In this section, you'll find examples demonstrating how to execute the script with various arguments.
Run the script with minimal setup using the command below. This will run the script with all default parameters:
python AutoGeneReducer.py path/to/your/data.csv
Customize the script's behavior using various options. For example:
python AutoGeneReducer.py data.csv --latent_dim 32 --epochs 150 --plot_loss
You can execute the script with all arguments as shown below:
python AutoGeneReducer.py --data_filepath /path/to/data.csv --val_data_filepath /path/to/validation_data.csv --model_path /path/to/model.keras --latent_dim 20 --depth 2 --first_layer_size 500 --dropout_rate 0.1 --epochs 200 --batch_size 80 --activation relu --test_size 0.25 --shuffle True --plot_loss --plot_reconstruction_error
Please replace /path/to/data.csv
, /path/to/validation_data.csv
, and /path/to/model.keras
with the actual paths to your files. If you want to use the default values for any of the optional arguments, you can simply omit them from the command.
Please make sure that your training files are either in the working directory or a specified directory on your host system. To make these files accessible to AutoGeneReducer, you'll need to mount this directory to the Docker container.
docker run -v /path/to/your/host/data:/data/in/container qaswara98/ubuntu:AutoGeneReducer python3 AutoGeneReducer.py --data_filepath /data/in/container/data.csv --val_data_filepath /data/in/container/validation_data.csv --model_path /data/in/container/model.keras --latent_dim 20 --depth 2 --first_layer_size 500 --dropout_rate 0.1 --epochs 200 --batch_size 80 --activation relu --test_size 0.25 --shuffle True --plot_loss --plot_reconstruction_error
Please replace /path/to/your/host/data and /data/in/container with your actual paths. Also, ensure that the Docker image qaswara98/ubuntu:AutoGeneReducer is available on your system or Docker Hub.

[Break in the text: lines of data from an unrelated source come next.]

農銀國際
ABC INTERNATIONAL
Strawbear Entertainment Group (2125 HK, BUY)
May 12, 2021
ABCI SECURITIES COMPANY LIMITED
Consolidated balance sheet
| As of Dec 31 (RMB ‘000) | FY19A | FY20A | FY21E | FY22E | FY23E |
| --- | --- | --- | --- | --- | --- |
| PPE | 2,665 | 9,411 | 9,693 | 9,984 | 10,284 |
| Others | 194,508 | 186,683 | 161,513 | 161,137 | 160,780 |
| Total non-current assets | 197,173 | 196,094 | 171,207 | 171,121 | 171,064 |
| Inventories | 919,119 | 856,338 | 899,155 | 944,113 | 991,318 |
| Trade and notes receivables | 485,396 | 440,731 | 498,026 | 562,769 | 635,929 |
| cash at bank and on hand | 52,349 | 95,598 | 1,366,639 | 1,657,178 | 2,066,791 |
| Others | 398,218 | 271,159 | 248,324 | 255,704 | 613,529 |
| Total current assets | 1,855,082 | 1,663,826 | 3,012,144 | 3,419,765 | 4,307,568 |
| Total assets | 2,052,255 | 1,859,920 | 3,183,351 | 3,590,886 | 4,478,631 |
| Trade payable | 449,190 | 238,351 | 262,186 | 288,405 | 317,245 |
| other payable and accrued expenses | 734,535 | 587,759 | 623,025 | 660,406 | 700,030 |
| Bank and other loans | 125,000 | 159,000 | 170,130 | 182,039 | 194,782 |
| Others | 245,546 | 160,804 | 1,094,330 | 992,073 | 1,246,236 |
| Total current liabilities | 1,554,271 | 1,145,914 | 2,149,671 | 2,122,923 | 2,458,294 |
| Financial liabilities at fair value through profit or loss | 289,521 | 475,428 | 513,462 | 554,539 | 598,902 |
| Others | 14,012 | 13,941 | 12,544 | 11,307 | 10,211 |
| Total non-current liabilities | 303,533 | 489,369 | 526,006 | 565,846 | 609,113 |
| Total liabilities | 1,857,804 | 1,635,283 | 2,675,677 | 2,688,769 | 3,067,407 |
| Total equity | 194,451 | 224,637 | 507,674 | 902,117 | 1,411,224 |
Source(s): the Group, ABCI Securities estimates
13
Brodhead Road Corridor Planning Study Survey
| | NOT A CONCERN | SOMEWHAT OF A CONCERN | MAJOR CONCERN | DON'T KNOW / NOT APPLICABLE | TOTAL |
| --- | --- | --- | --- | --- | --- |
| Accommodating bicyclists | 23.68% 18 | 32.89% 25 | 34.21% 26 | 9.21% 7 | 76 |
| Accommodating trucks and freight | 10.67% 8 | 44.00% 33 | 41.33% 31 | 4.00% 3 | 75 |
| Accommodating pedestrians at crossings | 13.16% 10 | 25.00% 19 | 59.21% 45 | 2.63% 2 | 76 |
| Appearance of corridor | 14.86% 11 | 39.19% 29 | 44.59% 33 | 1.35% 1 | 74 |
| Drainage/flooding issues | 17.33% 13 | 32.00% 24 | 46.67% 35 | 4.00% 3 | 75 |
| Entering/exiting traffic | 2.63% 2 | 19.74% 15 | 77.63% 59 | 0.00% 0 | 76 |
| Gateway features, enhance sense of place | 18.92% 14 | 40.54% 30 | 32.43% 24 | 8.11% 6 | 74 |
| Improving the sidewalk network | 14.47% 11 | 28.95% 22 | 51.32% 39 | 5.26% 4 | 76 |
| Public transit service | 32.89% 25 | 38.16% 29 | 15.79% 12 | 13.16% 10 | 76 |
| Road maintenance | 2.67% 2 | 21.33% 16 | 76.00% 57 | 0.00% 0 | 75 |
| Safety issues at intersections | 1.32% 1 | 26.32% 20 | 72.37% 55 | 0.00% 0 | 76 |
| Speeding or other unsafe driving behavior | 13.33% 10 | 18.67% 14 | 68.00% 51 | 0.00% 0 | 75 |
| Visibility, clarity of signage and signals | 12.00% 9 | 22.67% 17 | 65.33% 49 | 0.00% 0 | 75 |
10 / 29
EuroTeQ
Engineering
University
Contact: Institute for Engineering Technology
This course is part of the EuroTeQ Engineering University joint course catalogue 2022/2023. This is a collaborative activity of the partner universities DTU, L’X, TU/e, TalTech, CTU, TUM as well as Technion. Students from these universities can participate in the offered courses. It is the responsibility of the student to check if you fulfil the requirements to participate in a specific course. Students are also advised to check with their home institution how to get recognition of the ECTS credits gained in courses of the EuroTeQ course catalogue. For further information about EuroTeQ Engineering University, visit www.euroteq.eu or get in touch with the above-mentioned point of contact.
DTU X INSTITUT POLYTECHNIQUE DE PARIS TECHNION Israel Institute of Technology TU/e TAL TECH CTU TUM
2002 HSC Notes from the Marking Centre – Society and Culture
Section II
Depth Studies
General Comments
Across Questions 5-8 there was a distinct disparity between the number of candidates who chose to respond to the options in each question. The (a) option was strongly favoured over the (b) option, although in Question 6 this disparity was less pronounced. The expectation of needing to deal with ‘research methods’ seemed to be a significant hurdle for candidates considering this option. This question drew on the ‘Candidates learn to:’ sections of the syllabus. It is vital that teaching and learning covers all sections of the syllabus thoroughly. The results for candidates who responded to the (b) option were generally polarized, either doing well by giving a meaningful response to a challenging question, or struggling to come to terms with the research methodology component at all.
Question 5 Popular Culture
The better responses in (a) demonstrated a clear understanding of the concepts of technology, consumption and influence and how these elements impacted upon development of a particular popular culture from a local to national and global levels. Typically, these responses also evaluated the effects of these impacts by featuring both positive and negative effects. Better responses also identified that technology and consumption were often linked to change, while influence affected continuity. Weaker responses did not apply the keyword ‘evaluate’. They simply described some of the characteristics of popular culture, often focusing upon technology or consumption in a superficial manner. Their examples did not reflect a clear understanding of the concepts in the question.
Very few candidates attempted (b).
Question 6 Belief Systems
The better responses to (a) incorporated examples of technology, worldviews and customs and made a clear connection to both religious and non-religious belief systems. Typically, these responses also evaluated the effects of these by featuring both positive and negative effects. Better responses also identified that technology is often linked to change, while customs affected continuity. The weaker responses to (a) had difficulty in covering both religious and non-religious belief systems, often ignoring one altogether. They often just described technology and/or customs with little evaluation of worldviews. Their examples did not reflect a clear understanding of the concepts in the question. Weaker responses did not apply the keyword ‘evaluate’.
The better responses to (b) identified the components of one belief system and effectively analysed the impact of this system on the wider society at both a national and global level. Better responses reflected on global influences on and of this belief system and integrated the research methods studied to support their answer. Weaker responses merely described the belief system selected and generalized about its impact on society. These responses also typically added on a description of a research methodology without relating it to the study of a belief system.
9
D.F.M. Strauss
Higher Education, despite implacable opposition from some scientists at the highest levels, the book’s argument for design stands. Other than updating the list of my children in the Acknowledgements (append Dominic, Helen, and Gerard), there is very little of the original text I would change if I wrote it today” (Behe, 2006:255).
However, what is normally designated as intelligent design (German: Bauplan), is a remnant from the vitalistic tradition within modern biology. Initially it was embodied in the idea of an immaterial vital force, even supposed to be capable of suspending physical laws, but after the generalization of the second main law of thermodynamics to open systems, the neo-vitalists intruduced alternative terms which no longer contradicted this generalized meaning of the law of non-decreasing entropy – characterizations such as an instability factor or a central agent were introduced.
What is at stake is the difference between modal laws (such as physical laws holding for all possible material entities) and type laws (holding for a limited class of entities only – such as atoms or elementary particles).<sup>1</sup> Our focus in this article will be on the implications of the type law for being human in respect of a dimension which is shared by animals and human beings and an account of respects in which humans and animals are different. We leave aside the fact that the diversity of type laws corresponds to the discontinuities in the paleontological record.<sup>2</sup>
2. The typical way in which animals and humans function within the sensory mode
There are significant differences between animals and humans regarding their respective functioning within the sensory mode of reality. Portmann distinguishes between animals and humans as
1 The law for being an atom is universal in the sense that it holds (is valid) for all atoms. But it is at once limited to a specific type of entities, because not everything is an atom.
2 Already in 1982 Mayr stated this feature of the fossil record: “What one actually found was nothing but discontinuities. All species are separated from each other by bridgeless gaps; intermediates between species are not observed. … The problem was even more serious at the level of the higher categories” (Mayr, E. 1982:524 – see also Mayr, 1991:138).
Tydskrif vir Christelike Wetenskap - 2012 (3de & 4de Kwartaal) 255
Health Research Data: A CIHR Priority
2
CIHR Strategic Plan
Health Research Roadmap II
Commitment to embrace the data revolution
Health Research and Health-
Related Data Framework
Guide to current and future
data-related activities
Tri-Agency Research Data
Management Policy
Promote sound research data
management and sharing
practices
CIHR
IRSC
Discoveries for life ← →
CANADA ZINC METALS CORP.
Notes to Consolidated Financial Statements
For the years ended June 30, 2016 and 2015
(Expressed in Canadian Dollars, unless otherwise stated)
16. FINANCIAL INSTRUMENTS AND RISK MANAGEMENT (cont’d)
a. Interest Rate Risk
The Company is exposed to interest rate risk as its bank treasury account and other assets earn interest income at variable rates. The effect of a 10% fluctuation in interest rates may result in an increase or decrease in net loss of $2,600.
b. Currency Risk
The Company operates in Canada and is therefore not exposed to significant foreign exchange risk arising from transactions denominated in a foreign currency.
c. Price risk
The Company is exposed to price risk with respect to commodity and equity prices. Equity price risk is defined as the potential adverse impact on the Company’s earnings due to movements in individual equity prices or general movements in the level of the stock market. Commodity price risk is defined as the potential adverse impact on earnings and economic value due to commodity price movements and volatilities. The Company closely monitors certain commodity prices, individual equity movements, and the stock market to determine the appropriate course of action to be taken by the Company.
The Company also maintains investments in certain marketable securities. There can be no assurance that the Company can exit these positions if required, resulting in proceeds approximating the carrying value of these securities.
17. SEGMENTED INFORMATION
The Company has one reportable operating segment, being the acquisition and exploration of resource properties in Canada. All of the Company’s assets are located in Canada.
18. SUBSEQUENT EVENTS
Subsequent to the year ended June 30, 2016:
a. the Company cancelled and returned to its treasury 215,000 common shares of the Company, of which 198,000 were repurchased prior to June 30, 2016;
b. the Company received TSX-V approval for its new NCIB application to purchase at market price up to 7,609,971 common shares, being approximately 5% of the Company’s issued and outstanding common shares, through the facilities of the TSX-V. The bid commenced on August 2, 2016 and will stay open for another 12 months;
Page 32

- File Format Error: Ensure your file is correctly formatted. The script only accepts CSV, XLS, or XLSX files.
- Dependency Errors: Verify all required Python libraries are installed.
- Model Performance: If the model performance is not satisfactory, consider adjusting the hyperparameters such as
--latent_dim
,--epochs
, or--batch_size
.
The project is released under the GPL-3.0 license. For more details on the licensing, please See the LICENSE file.
If you try out this program, I would love to hear how it works for you. Please share any feedback or issues you encounter. Additionally, feel free to adapt and modify the code to better suit your needs.